WHAT IS REQUIRED: Reproduce every line of the entries below word for word, omitting the pictures.

-- start of SUPPLIED DATA --

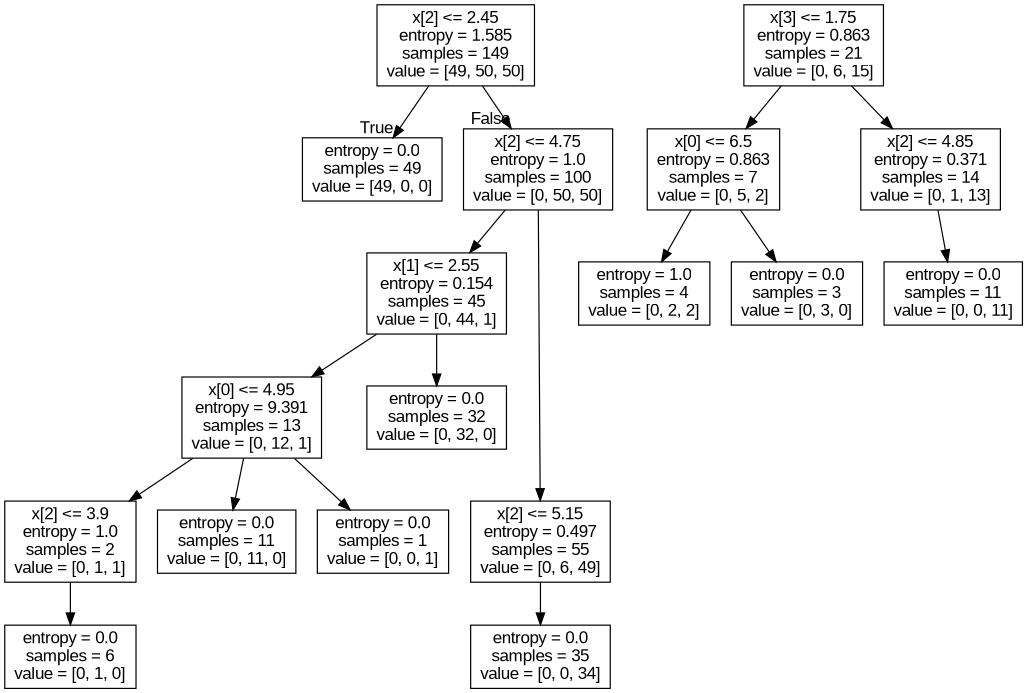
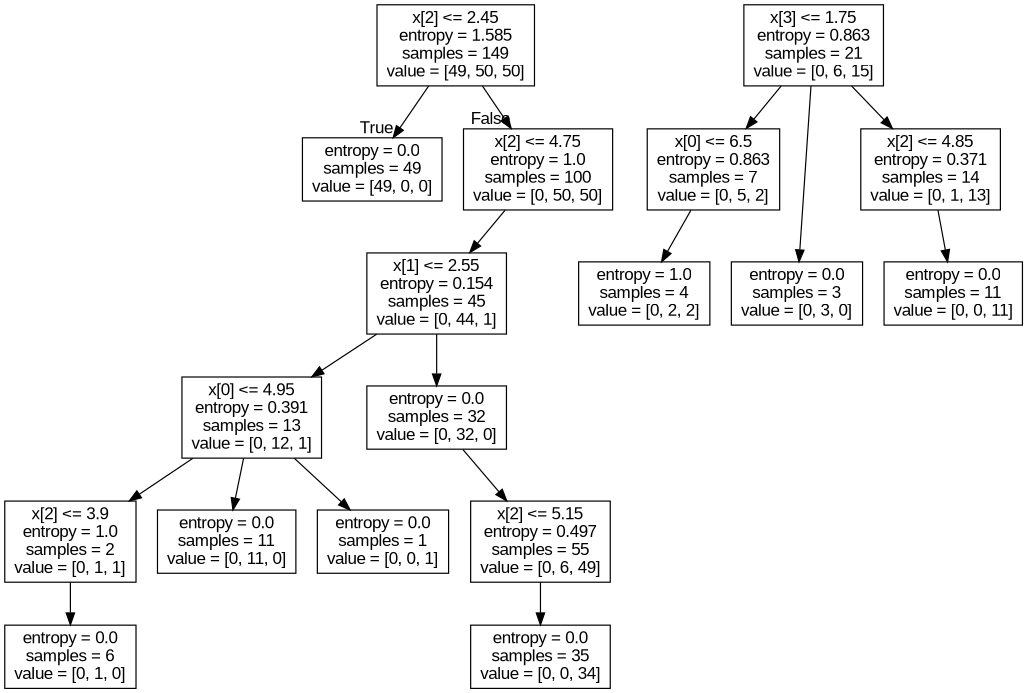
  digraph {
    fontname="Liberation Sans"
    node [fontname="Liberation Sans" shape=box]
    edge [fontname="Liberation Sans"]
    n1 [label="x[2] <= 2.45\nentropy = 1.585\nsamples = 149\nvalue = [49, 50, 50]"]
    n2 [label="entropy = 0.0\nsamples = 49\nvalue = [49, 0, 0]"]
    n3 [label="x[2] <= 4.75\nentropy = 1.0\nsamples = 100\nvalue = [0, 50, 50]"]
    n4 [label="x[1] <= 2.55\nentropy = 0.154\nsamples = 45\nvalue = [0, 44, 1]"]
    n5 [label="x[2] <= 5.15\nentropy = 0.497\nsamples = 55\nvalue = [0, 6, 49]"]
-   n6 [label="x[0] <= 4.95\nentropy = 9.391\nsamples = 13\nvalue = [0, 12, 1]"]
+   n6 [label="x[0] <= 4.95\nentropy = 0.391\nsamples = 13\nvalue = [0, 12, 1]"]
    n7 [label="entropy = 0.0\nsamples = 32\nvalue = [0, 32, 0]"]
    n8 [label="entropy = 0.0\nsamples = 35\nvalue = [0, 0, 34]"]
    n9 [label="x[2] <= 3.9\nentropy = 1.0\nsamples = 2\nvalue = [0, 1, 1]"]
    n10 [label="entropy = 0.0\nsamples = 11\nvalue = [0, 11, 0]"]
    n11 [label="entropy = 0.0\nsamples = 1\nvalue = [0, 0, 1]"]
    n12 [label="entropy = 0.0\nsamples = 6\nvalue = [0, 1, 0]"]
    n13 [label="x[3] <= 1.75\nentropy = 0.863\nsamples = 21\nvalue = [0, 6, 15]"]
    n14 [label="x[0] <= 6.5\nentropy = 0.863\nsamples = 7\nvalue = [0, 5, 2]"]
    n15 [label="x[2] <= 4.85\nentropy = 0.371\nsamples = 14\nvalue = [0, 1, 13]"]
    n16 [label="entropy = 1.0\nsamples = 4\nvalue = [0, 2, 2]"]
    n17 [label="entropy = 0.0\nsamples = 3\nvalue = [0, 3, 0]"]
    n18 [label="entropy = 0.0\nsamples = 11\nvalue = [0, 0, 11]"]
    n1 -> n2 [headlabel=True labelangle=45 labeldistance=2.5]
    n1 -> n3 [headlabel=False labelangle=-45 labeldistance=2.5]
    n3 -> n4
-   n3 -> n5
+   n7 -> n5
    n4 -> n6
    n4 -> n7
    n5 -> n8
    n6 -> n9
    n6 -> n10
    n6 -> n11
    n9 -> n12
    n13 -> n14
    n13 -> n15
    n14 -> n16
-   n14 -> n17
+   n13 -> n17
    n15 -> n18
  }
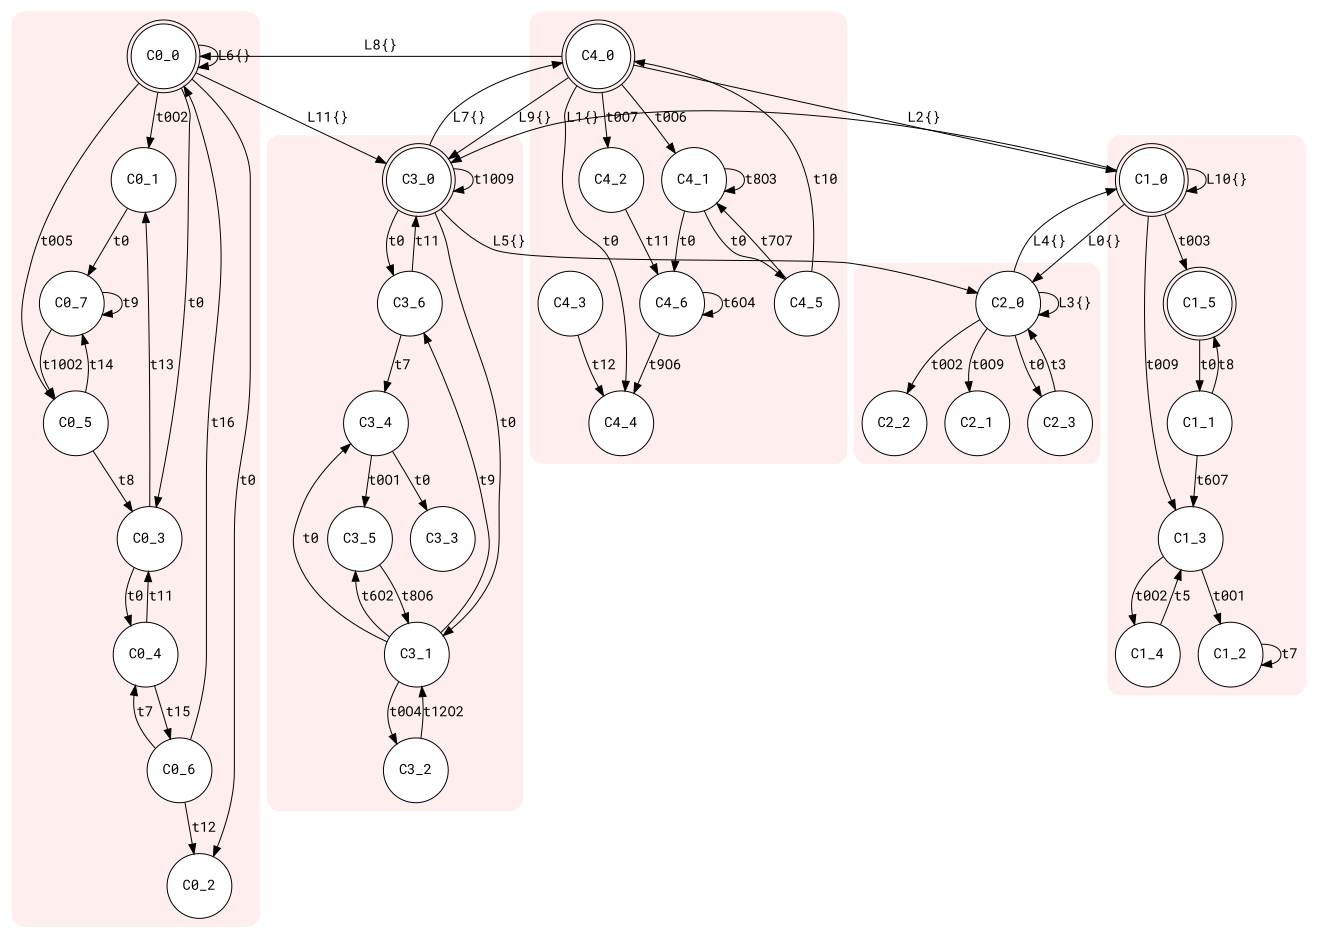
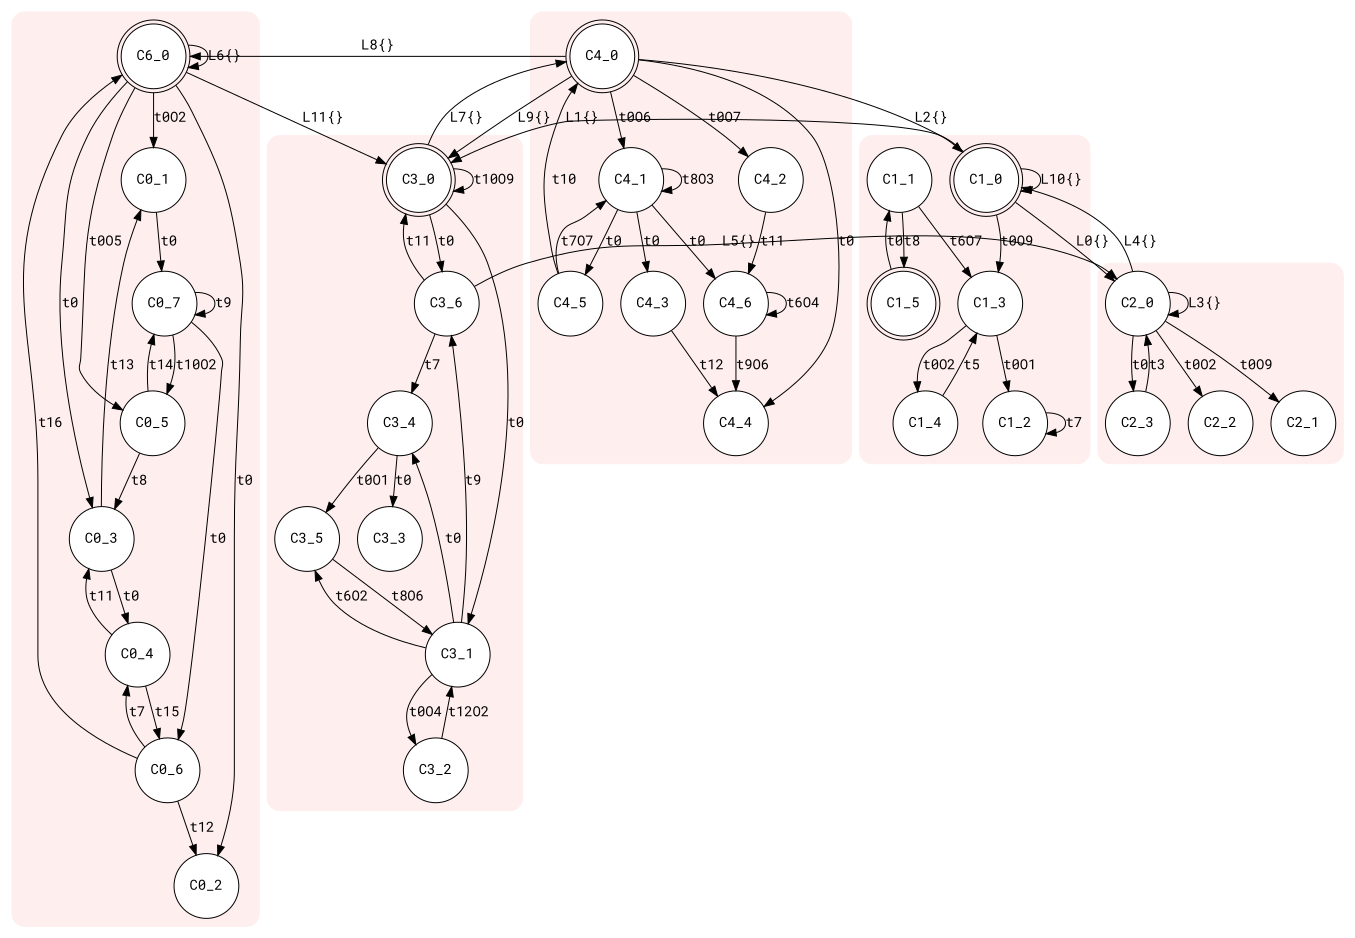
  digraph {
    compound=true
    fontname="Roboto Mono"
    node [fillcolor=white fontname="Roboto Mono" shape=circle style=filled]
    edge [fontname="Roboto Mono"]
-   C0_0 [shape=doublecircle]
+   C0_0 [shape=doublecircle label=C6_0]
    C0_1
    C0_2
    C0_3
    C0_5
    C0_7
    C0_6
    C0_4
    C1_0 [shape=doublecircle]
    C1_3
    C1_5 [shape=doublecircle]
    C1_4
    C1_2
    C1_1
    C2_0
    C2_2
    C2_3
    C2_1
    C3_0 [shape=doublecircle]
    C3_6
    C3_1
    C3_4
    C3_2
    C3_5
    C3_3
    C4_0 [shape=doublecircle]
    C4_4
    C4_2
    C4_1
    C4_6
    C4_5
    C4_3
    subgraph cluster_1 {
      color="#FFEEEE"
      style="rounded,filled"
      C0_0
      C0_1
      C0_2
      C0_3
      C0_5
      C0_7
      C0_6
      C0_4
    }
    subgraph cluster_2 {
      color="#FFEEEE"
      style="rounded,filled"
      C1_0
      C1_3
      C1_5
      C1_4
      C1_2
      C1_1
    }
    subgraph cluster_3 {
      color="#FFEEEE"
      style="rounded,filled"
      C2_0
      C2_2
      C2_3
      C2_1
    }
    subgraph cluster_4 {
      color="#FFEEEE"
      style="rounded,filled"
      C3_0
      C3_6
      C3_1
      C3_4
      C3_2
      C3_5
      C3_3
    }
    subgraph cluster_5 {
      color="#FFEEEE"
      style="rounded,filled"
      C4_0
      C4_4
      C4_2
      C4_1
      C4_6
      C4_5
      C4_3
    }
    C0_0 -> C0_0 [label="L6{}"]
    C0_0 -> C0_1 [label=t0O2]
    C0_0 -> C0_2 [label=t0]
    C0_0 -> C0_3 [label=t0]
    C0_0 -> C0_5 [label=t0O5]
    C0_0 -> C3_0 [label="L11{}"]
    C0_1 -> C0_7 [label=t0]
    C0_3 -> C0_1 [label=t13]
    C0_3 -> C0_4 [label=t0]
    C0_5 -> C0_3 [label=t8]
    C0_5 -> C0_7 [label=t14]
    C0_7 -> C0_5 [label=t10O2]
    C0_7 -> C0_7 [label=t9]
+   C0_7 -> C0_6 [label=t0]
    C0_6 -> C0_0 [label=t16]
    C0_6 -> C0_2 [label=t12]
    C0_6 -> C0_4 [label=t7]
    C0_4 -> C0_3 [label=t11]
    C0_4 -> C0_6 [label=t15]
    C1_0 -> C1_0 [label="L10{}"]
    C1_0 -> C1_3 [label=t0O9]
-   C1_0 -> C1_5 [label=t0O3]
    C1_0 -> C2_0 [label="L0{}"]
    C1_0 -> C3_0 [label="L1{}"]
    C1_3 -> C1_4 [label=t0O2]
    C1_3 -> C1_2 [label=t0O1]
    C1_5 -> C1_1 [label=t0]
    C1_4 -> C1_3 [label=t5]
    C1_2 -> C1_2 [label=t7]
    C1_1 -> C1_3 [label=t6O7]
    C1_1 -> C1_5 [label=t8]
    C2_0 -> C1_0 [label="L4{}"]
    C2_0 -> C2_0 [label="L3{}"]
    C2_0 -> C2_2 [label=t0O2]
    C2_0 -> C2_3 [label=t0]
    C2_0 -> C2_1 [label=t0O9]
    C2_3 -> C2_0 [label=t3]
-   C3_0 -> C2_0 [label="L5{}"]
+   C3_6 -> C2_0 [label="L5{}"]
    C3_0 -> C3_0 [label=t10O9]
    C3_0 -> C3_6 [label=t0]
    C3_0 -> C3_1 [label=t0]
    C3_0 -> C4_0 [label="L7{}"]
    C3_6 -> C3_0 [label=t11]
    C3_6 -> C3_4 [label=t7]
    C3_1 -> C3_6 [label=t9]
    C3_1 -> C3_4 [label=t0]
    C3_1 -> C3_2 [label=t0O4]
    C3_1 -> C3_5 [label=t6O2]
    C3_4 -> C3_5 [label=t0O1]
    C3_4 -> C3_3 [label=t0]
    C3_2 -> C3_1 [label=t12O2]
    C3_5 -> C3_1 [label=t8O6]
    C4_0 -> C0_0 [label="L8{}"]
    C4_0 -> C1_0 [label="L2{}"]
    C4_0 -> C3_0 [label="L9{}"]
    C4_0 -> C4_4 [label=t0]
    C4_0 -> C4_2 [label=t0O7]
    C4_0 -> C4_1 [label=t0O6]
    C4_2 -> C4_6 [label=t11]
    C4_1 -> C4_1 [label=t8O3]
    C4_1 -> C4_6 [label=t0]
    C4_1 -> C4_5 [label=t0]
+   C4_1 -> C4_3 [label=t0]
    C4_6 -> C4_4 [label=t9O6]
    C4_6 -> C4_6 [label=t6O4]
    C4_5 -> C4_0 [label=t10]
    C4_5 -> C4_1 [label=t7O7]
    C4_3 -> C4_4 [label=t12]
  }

-- end of SUPPLIED DATA --

REPLY:
  digraph {
    fontname="Liberation Sans"
    node [fontname="Liberation Sans" shape=box]
    edge [fontname="Liberation Sans"]
    n1 [label="x[2] <= 2.45\nentropy = 1.585\nsamples = 149\nvalue = [49, 50, 50]"]
    n2 [label="entropy = 0.0\nsamples = 49\nvalue = [49, 0, 0]"]
    n3 [label="x[2] <= 4.75\nentropy = 1.0\nsamples = 100\nvalue = [0, 50, 50]"]
    n4 [label="x[1] <= 2.55\nentropy = 0.154\nsamples = 45\nvalue = [0, 44, 1]"]
    n5 [label="x[2] <= 5.15\nentropy = 0.497\nsamples = 55\nvalue = [0, 6, 49]"]
-   n6 [label="x[0] <= 4.95\nentropy = 9.391\nsamples = 13\nvalue = [0, 12, 1]"]
+   n6 [label="x[0] <= 4.95\nentropy = 0.391\nsamples = 13\nvalue = [0, 12, 1]"]
    n7 [label="entropy = 0.0\nsamples = 32\nvalue = [0, 32, 0]"]
    n8 [label="entropy = 0.0\nsamples = 35\nvalue = [0, 0, 34]"]
    n9 [label="x[2] <= 3.9\nentropy = 1.0\nsamples = 2\nvalue = [0, 1, 1]"]
    n10 [label="entropy = 0.0\nsamples = 11\nvalue = [0, 11, 0]"]
    n11 [label="entropy = 0.0\nsamples = 1\nvalue = [0, 0, 1]"]
    n12 [label="entropy = 0.0\nsamples = 6\nvalue = [0, 1, 0]"]
    n13 [label="x[3] <= 1.75\nentropy = 0.863\nsamples = 21\nvalue = [0, 6, 15]"]
    n14 [label="x[0] <= 6.5\nentropy = 0.863\nsamples = 7\nvalue = [0, 5, 2]"]
    n15 [label="x[2] <= 4.85\nentropy = 0.371\nsamples = 14\nvalue = [0, 1, 13]"]
    n16 [label="entropy = 1.0\nsamples = 4\nvalue = [0, 2, 2]"]
    n17 [label="entropy = 0.0\nsamples = 3\nvalue = [0, 3, 0]"]
    n18 [label="entropy = 0.0\nsamples = 11\nvalue = [0, 0, 11]"]
    n1 -> n2 [headlabel=True labelangle=45 labeldistance=2.5]
    n1 -> n3 [headlabel=False labelangle=-45 labeldistance=2.5]
    n3 -> n4
-   n3 -> n5
+   n7 -> n5
    n4 -> n6
    n4 -> n7
    n5 -> n8
    n6 -> n9
    n6 -> n10
    n6 -> n11
    n9 -> n12
    n13 -> n14
    n13 -> n15
    n14 -> n16
-   n14 -> n17
+   n13 -> n17
    n15 -> n18
  }
  digraph {
    compound=true
    fontname="Roboto Mono"
    node [fillcolor=white fontname="Roboto Mono" shape=circle style=filled]
    edge [fontname="Roboto Mono"]
-   C0_0 [shape=doublecircle]
+   C0_0 [shape=doublecircle label=C6_0]
    C0_1
    C0_2
    C0_3
    C0_5
    C0_7
    C0_6
    C0_4
    C1_0 [shape=doublecircle]
    C1_3
    C1_5 [shape=doublecircle]
    C1_4
    C1_2
    C1_1
    C2_0
    C2_2
    C2_3
    C2_1
    C3_0 [shape=doublecircle]
    C3_6
    C3_1
    C3_4
    C3_2
    C3_5
    C3_3
    C4_0 [shape=doublecircle]
    C4_4
    C4_2
    C4_1
    C4_6
    C4_5
    C4_3
    subgraph cluster_1 {
      color="#FFEEEE"
      style="rounded,filled"
      C0_0
      C0_1
      C0_2
      C0_3
      C0_5
      C0_7
      C0_6
      C0_4
    }
    subgraph cluster_2 {
      color="#FFEEEE"
      style="rounded,filled"
      C1_0
      C1_3
      C1_5
      C1_4
      C1_2
      C1_1
    }
    subgraph cluster_3 {
      color="#FFEEEE"
      style="rounded,filled"
      C2_0
      C2_2
      C2_3
      C2_1
    }
    subgraph cluster_4 {
      color="#FFEEEE"
      style="rounded,filled"
      C3_0
      C3_6
      C3_1
      C3_4
      C3_2
      C3_5
      C3_3
    }
    subgraph cluster_5 {
      color="#FFEEEE"
      style="rounded,filled"
      C4_0
      C4_4
      C4_2
      C4_1
      C4_6
      C4_5
      C4_3
    }
    C0_0 -> C0_0 [label="L6{}"]
    C0_0 -> C0_1 [label=t0O2]
    C0_0 -> C0_2 [label=t0]
    C0_0 -> C0_3 [label=t0]
    C0_0 -> C0_5 [label=t0O5]
    C0_0 -> C3_0 [label="L11{}"]
    C0_1 -> C0_7 [label=t0]
    C0_3 -> C0_1 [label=t13]
    C0_3 -> C0_4 [label=t0]
    C0_5 -> C0_3 [label=t8]
    C0_5 -> C0_7 [label=t14]
    C0_7 -> C0_5 [label=t10O2]
    C0_7 -> C0_7 [label=t9]
+   C0_7 -> C0_6 [label=t0]
    C0_6 -> C0_0 [label=t16]
    C0_6 -> C0_2 [label=t12]
    C0_6 -> C0_4 [label=t7]
    C0_4 -> C0_3 [label=t11]
    C0_4 -> C0_6 [label=t15]
    C1_0 -> C1_0 [label="L10{}"]
    C1_0 -> C1_3 [label=t0O9]
-   C1_0 -> C1_5 [label=t0O3]
    C1_0 -> C2_0 [label="L0{}"]
    C1_0 -> C3_0 [label="L1{}"]
    C1_3 -> C1_4 [label=t0O2]
    C1_3 -> C1_2 [label=t0O1]
    C1_5 -> C1_1 [label=t0]
    C1_4 -> C1_3 [label=t5]
    C1_2 -> C1_2 [label=t7]
    C1_1 -> C1_3 [label=t6O7]
    C1_1 -> C1_5 [label=t8]
    C2_0 -> C1_0 [label="L4{}"]
    C2_0 -> C2_0 [label="L3{}"]
    C2_0 -> C2_2 [label=t0O2]
    C2_0 -> C2_3 [label=t0]
    C2_0 -> C2_1 [label=t0O9]
    C2_3 -> C2_0 [label=t3]
-   C3_0 -> C2_0 [label="L5{}"]
+   C3_6 -> C2_0 [label="L5{}"]
    C3_0 -> C3_0 [label=t10O9]
    C3_0 -> C3_6 [label=t0]
    C3_0 -> C3_1 [label=t0]
    C3_0 -> C4_0 [label="L7{}"]
    C3_6 -> C3_0 [label=t11]
    C3_6 -> C3_4 [label=t7]
    C3_1 -> C3_6 [label=t9]
    C3_1 -> C3_4 [label=t0]
    C3_1 -> C3_2 [label=t0O4]
    C3_1 -> C3_5 [label=t6O2]
    C3_4 -> C3_5 [label=t0O1]
    C3_4 -> C3_3 [label=t0]
    C3_2 -> C3_1 [label=t12O2]
    C3_5 -> C3_1 [label=t8O6]
    C4_0 -> C0_0 [label="L8{}"]
    C4_0 -> C1_0 [label="L2{}"]
    C4_0 -> C3_0 [label="L9{}"]
    C4_0 -> C4_4 [label=t0]
    C4_0 -> C4_2 [label=t0O7]
    C4_0 -> C4_1 [label=t0O6]
    C4_2 -> C4_6 [label=t11]
    C4_1 -> C4_1 [label=t8O3]
    C4_1 -> C4_6 [label=t0]
    C4_1 -> C4_5 [label=t0]
+   C4_1 -> C4_3 [label=t0]
    C4_6 -> C4_4 [label=t9O6]
    C4_6 -> C4_6 [label=t6O4]
    C4_5 -> C4_0 [label=t10]
    C4_5 -> C4_1 [label=t7O7]
    C4_3 -> C4_4 [label=t12]
  }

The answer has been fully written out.